February 2018
Gruff, Cocky and Generally Cold
Marcus Engel
Back in September, I shared how I'd just received an adjunct faculty appointment at Notre Dame; something I can still barely wrap my mind around. 

I'm co- teaching pre-meds in a class called The Pathos Project. We are specifically exploring the "being with" of another human being who is suffering. Remind ya of the story of, "I'm Here?"

So, I've never graded papers before...and trust me, I GET to do this. The reflections these future doctors write are powerful. 

Here's one from this semester I have to share with you.
When Ben was 15, he had to go in for an emergency procedure to remove a chest port where he was receiving chemo. The area around the port became infected and, as if it's not bad enough for a 15-year-old kid to be going through cancer treatments and infections, it also happened to be a few days before Christmas...on a Friday evening. This meant the surgeon was delayed from his own plans... and this surgeon didn't try to hide his displeasure for having to work overtime.
Ben said of the surgeon, "He was exactly how people think surgeons are; gruff, cocky and generally cold."
Gruff, cocky and generally cold.
This. This is why I teach.
Ben was sick as could be, just trying to feel normal as a teenager and then was treated poorly.
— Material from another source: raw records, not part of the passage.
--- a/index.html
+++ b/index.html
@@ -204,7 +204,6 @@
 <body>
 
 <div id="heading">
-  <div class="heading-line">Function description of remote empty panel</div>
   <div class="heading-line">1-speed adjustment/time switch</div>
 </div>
While he was being wheeled into the OR, a nurse noticed his tears and gently wiped them away. She shared some comforting words and acknowledged how difficult this was for Ben.
Now, nursing is the most trusted profession in our country...and with good reason. But, surgeons and, many may say, docs in general, sometimes have the reputation Ben described.
There, side by side in the OR, two people were working on Ben in tandem; one with a reputation...and another with a reputation.
Man, can you imagine how hard it must be to have the rep of "gruff, cocky and generally cold?" There's not too many people who look for these character traits when choosing friends.

This rep about surgeons still stands...even with people who've never gone under the knife and have never interacted with a surgeon.
As you know, I'm no stranger to surgeons. I've had some like Ben described, but I've also had some of the most compassionate and loving people I've ever met cutting into me.

We all know, and, hopefully embrace, the idea that we should treat people as individuals...not based on their reputation.
In healthcare, the lives of patients are sometimes hanging in the balance. So, naturally, their sensitivity can be turned up to 11. In those desperate moments in the life of a patient, the slightest little eye roll or dismissive gesture can be seen as, well, gruff, cocky and generally cold.
Again: This is why I teach.
Here, in pre-med undergrad classes, early on, we're attempting to give greater human understanding in medicine. We're not just trying to make better healthcare professionals, but better human beings who recognize deeper levels of human suffering. And isn't that something we should all be trying to do?
When we come to the table, ready to listen first. Attempting to understand the experience and view of the other... that is where empathy lives. And where there is empathy - there is a desire to ease suffering. And where there is a desire to ease suffering - innovation and problem solving begin.